Ketika sistem telah mengatur kita, maka mata hati kita biasanya tertutup untuk menerima orang lain. Kita tidak menyadari bahwa sistem yang telah mengatur kita ini semakin membodokan kita dengan cara yang sangat pelan menghancurkan persaudaraan yang telah dibangun oleh nenek moyang kita. Kebiasaan orang Papua yang dulunya saling mengerti, membantu, dan hidupnya sosialis lama kelamaan dengan adanya sistem yang mengatur akan mengantarkan kita kepada manusia yang hidupnya (egois) individualis. Dan terjadinya kubu yang akan menghancurkan kita sendiri. Ketika sistem yang berlaku kita ikuti secara 100% tanpa memilah untuk memilih yang baik bagi kita dan sekaligus membaca situasi yang diciptakan dengan sengaja untuk menghancurkan kita, maka cepat atau lambat kita harus siap untuk hancur.

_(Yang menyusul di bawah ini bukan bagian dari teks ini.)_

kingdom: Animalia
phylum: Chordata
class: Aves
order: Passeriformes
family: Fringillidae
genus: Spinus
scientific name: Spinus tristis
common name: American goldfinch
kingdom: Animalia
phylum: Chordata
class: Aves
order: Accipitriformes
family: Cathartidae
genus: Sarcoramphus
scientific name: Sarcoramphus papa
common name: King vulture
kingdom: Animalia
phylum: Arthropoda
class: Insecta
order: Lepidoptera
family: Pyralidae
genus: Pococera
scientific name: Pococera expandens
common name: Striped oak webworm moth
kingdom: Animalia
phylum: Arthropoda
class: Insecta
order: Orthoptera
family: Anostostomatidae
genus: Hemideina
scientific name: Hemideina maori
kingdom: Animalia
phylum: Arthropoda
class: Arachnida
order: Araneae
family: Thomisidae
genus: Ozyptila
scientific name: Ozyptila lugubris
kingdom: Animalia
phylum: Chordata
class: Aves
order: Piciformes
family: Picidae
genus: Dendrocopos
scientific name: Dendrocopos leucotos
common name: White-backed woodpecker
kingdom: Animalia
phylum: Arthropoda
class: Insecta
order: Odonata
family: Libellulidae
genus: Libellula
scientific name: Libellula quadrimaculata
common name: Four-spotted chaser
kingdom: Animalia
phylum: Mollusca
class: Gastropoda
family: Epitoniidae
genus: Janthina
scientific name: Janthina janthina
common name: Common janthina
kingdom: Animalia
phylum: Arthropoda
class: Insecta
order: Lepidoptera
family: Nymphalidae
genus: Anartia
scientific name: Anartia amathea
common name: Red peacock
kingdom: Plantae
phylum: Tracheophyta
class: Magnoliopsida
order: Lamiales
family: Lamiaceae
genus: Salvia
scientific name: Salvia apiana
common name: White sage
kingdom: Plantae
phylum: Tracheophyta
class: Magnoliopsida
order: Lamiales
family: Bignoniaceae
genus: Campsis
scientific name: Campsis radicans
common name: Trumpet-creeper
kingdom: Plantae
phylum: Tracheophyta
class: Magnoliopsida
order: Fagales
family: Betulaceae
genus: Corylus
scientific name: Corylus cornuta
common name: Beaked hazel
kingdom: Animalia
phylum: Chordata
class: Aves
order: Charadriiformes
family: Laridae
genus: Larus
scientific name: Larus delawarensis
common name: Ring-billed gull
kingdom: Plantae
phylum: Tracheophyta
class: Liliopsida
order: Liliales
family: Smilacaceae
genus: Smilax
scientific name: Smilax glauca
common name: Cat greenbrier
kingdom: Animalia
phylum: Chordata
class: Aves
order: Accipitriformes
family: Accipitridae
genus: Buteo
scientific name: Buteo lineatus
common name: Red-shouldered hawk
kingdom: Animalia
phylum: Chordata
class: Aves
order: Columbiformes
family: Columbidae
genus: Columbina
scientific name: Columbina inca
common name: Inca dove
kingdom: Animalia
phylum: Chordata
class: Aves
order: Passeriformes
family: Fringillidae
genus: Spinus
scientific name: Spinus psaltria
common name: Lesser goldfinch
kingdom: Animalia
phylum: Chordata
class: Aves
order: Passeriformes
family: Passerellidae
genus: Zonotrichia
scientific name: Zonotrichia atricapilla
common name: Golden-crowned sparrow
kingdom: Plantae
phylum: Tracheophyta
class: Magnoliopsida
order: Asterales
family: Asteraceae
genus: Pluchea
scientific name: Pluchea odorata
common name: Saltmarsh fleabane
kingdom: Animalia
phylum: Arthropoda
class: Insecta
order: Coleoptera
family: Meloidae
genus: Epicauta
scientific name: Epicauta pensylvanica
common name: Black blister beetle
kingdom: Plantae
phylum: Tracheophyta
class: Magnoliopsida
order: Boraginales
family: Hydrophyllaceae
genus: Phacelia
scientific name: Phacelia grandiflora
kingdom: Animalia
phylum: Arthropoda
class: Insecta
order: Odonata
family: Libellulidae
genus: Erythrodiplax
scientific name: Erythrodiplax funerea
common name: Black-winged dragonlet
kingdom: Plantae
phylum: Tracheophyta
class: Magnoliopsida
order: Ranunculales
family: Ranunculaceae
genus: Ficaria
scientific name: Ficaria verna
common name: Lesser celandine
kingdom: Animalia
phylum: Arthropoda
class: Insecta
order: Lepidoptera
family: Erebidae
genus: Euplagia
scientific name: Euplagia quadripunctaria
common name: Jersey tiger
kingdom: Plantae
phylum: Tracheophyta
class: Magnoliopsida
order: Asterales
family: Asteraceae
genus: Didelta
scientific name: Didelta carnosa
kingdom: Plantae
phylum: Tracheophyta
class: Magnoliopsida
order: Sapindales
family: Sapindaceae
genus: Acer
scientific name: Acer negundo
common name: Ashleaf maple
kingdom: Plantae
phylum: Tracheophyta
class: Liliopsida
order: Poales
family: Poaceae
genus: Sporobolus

Itulah yang saya rasakan dan pikirkan kebersamaan telah dibutakan oleh sistem yang sedang mengatur. Kelompok minoritas selalu di pojokan oleh kelompok mayoritas karena otomatis kelompok mayoritas pasti memiliki suara terbanyak. Sayangnya ketika semuanya ini sedang melanda kita bersama, kita jarang dan sama sekali tidak menyadarinya bahkan kita tidak bisa untuk belajar berpikir secara kritis.

Mungkin semua yang saya tulis ini adalah perasaan kecewa saya yang saya lontarkan kepada mereka, walaupun hanya lewat tulisan ini. Maaf, bukanya saya bermaksud untuk mencemarkan nama baik kita bersama dan tidak menganggap kinerja panitia, tapi ini adalah resiko sebagai panitia dan inilah yang saya rasakan saat ini. Menurut saya ini bisa digunakan sebagai bahan refleksi bagi kita. Apakah kita semua ini, sebagai orang Papua yang siap dipermainkan dan pada akhirnya hilanglah rasa persaudaraan dan kebersamaan diantara kita sendiri? Lalu kalau begini terus kapan kita mau bersatu untuk melawan yang tak beres kalau diantara kita saja tidak beres?.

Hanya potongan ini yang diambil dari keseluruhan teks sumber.